* **TASK DETAILS**
Could you write out every entry exactly as it stands?

*** Block opens ***

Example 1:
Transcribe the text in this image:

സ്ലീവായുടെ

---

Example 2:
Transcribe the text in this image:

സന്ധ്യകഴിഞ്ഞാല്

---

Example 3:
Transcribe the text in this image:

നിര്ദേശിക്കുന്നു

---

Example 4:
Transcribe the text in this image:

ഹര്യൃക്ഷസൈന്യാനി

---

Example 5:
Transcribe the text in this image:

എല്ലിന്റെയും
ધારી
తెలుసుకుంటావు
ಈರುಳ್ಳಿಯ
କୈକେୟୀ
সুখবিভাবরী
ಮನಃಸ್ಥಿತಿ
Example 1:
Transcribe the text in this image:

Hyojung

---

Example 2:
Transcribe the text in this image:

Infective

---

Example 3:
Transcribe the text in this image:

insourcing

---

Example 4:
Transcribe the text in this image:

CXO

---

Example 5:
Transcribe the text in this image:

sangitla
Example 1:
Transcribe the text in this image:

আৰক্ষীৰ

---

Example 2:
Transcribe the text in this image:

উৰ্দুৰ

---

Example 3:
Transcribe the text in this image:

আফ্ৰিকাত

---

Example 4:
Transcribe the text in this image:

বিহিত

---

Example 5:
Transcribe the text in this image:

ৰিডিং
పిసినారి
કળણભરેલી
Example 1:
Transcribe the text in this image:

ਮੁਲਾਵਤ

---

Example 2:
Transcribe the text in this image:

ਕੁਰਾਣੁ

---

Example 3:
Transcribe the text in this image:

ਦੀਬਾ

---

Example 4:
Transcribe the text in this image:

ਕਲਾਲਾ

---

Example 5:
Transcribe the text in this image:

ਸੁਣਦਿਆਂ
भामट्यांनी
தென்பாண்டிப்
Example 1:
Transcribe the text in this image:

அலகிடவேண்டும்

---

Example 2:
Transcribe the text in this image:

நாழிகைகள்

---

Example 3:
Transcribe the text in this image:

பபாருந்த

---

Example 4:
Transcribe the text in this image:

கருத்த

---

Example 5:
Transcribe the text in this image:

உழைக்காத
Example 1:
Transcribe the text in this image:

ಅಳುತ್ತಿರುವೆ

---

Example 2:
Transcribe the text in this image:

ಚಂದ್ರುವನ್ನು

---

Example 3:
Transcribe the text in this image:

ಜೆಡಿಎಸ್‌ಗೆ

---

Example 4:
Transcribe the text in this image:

*** Block closes ***

* **SOLVED PROBLEM**
Example 1:
Transcribe the text in this image:

സ്ലീവായുടെ

---

Example 2:
Transcribe the text in this image:

സന്ധ്യകഴിഞ്ഞാല്

---

Example 3:
Transcribe the text in this image:

നിര്ദേശിക്കുന്നു

---

Example 4:
Transcribe the text in this image:

ഹര്യൃക്ഷസൈന്യാനി

---

Example 5:
Transcribe the text in this image:

എല്ലിന്റെയും
ધારી
తెలుసుకుంటావు
ಈರುಳ್ಳಿಯ
କୈକେୟୀ
সুখবিভাবরী
ಮನಃಸ್ಥಿತಿ
Example 1:
Transcribe the text in this image:

Hyojung

---

Example 2:
Transcribe the text in this image:

Infective

---

Example 3:
Transcribe the text in this image:

insourcing

---

Example 4:
Transcribe the text in this image:

CXO

---

Example 5:
Transcribe the text in this image:

sangitla
Example 1:
Transcribe the text in this image:

আৰক্ষীৰ

---

Example 2:
Transcribe the text in this image:

উৰ্দুৰ

---

Example 3:
Transcribe the text in this image:

আফ্ৰিকাত

---

Example 4:
Transcribe the text in this image:

বিহিত

---

Example 5:
Transcribe the text in this image:

ৰিডিং
పిసినారి
કળણભરેલી
Example 1:
Transcribe the text in this image:

ਮੁਲਾਵਤ

---

Example 2:
Transcribe the text in this image:

ਕੁਰਾਣੁ

---

Example 3:
Transcribe the text in this image:

ਦੀਬਾ

---

Example 4:
Transcribe the text in this image:

ਕਲਾਲਾ

---

Example 5:
Transcribe the text in this image:

ਸੁਣਦਿਆਂ
भामट्यांनी
தென்பாண்டிப்
Example 1:
Transcribe the text in this image:

அலகிடவேண்டும்

---

Example 2:
Transcribe the text in this image:

நாழிகைகள்

---

Example 3:
Transcribe the text in this image:

பபாருந்த

---

Example 4:
Transcribe the text in this image:

கருத்த

---

Example 5:
Transcribe the text in this image:

உழைக்காத
Example 1:
Transcribe the text in this image:

ಅಳುತ್ತಿರುವೆ

---

Example 2:
Transcribe the text in this image:

ಚಂದ್ರುವನ್ನು

---

Example 3:
Transcribe the text in this image:

ಜೆಡಿಎಸ್‌ಗೆ

---

Example 4:
Transcribe the text in this image:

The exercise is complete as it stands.